→ REQUIRED ACTION:
Reproduce word for word the part of the acupuncture account that opens with the words containing "I started doing" and closes with "so it began.".

═════ PASSAGE PROVIDED ═════

I started doing some research on acupuncture to try and find out more about it. I was afraid of the unknown. I am a nurse by profession and still held some traditional views about health, healing and medicine, despite the fact that Western medicine was not living up to what I needed it to do for this chronic autoimmune disorder. I will be honest-I was not too big on getting multiple needles stuck into me. I started talking about thinking of going for acupuncture on Facebook and a friend of mine suggested a clinic nearby that had a sliding fee scale. She had some success with it and encouraged me to check it out. Since I was out of work, I was very concerned about the cost of treatments and I figured maybe the sliding fee scale might help with that. I made an appointment with The People's Acupuncture Clinic in Amherst, MA for a consultation and so it began.

I have been caught up in the medical system as a patient on a full-time basis for three full years now with this particular illness (I have also had adventures with heart surgery, cancer, and a few other less serious diagnoses previously) so I figured I had nothing to lose by checking it out and doing one treatment. I was pleasantly surprised by the whole experience. The acupuncturist I saw (Ben) reviewed a pretty extensive health history with me. I had to laugh though at the part where I had to list my top three complaints/symptoms. I mean really, just three??? I could rattle off ten right off the top of my head but in the end, I decided on the three that were keeping me out of work: joint pain, breathing difficulties, and fatigue.

So here I was getting ready for some guy I didn’t know (but who seemed very knowledgeable as well as nice) to start playing voodoo with me. Then I started to think, what if he puts one somewhere he shouldn’t? What if he hits a nerve or something? OK, in all reality they don’t go deep enough to do that but I didn’t realize that at the time.

OK, to start with, the needles didn’t hurt. I’ll admit that since my first treatment, I have had a few instances when because of some sensitivity, a needle has hurt; but it all depends on your definition of “hurt”. To me, feeling like someone is using a sledgehammer on my wrist joints “hurts”. Someone sticking a scope into my lungs “hurts”. A needle feeling sharp for like a nanosecond, doesn’t really qualify as pain to me. Sometimes it passes instantly and if it doesn’t he takes it out. It is quite different than a traditional needle though. They are thin and very flexible. Those few instances they have been uncomfortable are not actually from the needle itself, but related to the area itself where it is being put in. Sometimes it is sensitive because it’s that time of the month (I am more sensitive then) or because the point he is treating is particularly painful that day. My feeling about this is though that I have a history (until maybe a year or two ago) of being so needle phobic that if I can handle having 8-15 needles (depending on the treatment) put in, anyone can!

═════ LISTED ENTRIES ═════

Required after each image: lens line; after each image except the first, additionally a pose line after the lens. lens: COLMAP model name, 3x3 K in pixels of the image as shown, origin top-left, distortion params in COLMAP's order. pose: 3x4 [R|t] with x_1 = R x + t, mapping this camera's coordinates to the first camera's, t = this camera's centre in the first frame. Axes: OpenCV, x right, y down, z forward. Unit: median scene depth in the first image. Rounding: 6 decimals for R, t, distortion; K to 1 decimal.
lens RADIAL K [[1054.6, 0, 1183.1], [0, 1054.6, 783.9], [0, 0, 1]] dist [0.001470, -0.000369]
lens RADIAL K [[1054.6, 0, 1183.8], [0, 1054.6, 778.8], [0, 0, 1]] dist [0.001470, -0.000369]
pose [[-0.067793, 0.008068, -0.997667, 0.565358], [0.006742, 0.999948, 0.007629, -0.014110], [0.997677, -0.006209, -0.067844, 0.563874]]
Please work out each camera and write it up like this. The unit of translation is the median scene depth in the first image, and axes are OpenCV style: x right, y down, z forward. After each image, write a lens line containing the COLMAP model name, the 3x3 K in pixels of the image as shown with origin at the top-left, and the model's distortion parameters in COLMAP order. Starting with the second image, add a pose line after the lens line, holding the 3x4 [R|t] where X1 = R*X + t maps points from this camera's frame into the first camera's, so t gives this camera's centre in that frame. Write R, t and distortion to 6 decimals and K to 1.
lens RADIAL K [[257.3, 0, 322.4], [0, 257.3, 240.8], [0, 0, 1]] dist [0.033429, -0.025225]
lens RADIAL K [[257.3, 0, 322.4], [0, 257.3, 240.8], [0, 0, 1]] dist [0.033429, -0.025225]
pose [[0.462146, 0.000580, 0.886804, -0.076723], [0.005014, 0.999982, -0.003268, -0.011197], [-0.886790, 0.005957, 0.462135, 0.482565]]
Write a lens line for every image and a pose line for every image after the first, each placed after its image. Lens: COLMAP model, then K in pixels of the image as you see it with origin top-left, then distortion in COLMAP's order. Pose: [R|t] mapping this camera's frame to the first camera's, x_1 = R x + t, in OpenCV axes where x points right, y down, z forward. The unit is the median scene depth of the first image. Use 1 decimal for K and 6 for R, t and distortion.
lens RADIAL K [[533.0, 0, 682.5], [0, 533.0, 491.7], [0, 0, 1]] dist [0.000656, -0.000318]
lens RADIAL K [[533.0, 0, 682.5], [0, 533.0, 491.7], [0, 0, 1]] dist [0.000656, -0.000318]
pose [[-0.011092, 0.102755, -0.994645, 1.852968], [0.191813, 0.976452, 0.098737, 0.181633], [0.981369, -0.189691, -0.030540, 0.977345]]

═════

→ EXERCISE SOLUTION:
I started doing some research on acupuncture to try and find out more about it. I was afraid of the unknown. I am a nurse by profession and still held some traditional views about health, healing and medicine, despite the fact that Western medicine was not living up to what I needed it to do for this chronic autoimmune disorder. I will be honest-I was not too big on getting multiple needles stuck into me. I started talking about thinking of going for acupuncture on Facebook and a friend of mine suggested a clinic nearby that had a sliding fee scale. She had some success with it and encouraged me to check it out. Since I was out of work, I was very concerned about the cost of treatments and I figured maybe the sliding fee scale might help with that. I made an appointment with The People's Acupuncture Clinic in Amherst, MA for a consultation and so it began.